Document images with source code:
● ● ● ●

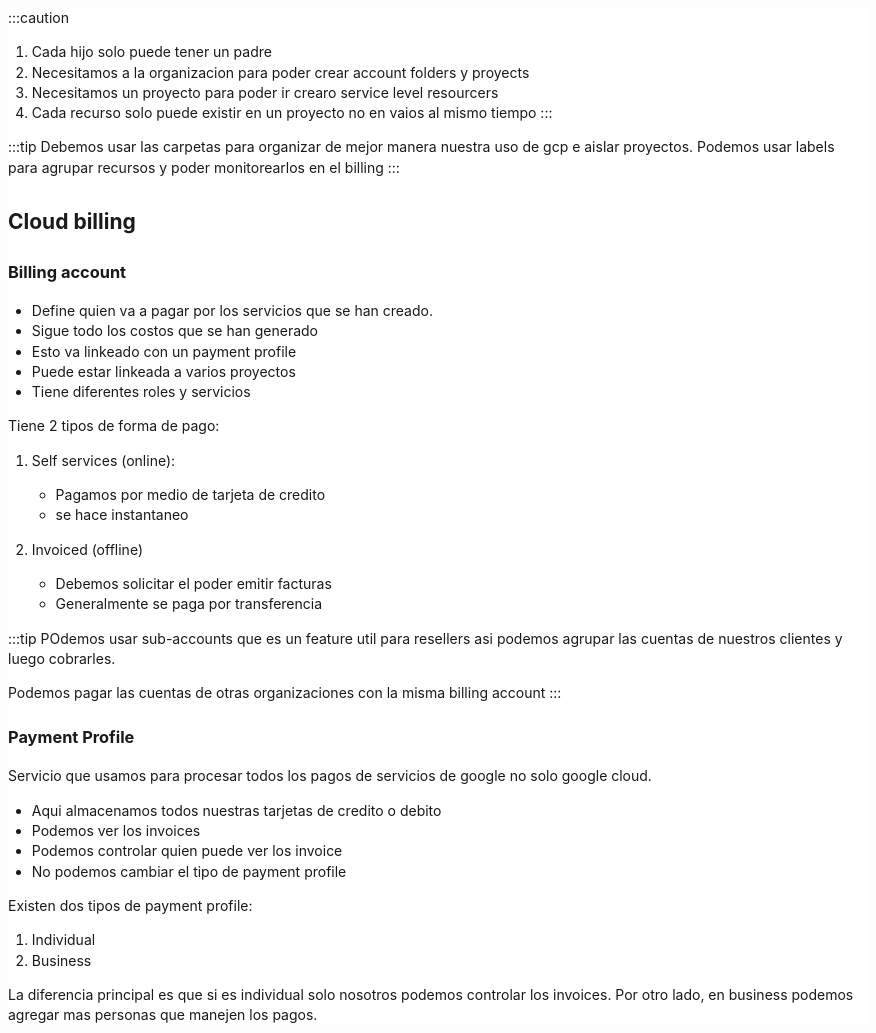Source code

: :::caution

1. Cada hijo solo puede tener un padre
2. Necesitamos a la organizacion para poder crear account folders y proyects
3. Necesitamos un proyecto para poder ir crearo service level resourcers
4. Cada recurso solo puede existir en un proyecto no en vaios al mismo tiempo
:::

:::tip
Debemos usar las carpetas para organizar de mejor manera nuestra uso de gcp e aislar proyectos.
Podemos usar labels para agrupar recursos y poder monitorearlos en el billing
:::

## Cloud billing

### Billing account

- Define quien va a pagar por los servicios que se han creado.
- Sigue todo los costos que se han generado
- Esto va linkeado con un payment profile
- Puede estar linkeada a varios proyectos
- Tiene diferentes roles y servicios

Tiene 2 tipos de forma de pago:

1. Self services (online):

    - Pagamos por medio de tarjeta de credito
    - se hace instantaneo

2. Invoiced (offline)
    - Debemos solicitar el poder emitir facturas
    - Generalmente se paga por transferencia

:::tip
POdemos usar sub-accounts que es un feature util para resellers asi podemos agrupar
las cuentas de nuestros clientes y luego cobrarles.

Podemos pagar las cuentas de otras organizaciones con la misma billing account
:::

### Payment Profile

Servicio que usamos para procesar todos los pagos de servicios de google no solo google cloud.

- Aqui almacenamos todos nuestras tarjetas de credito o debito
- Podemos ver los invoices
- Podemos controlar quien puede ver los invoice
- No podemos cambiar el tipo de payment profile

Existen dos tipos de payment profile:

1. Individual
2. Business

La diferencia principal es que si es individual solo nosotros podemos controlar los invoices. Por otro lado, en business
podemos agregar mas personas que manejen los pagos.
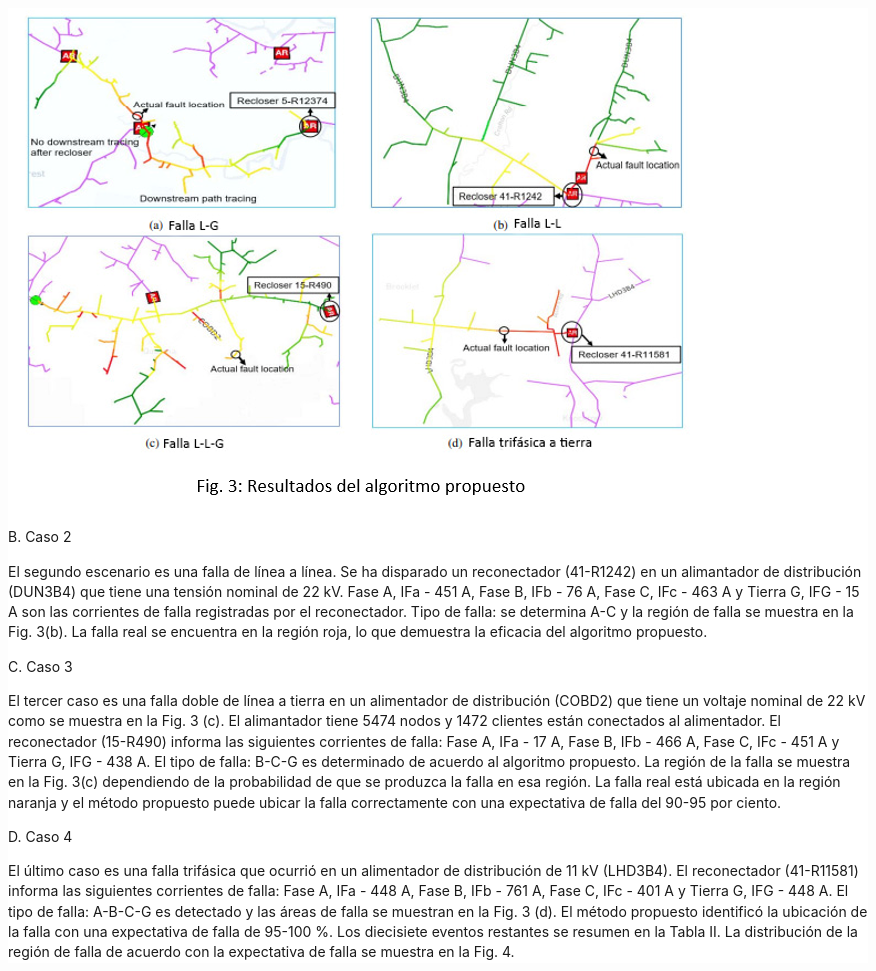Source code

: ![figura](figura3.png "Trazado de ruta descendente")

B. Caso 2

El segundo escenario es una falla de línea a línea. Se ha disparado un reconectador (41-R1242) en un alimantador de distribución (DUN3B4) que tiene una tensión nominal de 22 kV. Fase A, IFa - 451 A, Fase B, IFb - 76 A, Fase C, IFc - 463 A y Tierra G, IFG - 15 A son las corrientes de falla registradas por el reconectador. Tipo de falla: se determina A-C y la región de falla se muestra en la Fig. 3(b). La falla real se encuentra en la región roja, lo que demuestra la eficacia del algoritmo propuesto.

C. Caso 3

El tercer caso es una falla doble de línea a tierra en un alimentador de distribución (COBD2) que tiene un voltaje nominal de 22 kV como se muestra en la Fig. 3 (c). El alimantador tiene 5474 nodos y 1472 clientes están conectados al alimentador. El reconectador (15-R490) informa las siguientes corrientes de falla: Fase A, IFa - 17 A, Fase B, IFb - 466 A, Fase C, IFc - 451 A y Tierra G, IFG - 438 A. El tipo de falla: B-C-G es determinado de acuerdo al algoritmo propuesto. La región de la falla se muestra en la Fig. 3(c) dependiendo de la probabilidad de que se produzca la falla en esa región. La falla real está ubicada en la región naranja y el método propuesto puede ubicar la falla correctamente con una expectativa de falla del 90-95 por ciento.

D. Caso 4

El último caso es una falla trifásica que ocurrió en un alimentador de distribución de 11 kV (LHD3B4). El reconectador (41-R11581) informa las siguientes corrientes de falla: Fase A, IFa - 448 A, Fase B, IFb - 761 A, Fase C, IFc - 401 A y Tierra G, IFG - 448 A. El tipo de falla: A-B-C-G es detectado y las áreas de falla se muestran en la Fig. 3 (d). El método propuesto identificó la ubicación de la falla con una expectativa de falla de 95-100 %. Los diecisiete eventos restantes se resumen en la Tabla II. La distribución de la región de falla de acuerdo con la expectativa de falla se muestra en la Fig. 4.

● ● ● ●

:: What to produce ::
The answer must be a single number: the count of lines above that contain "Debemos".

:: Solution to this task ::
2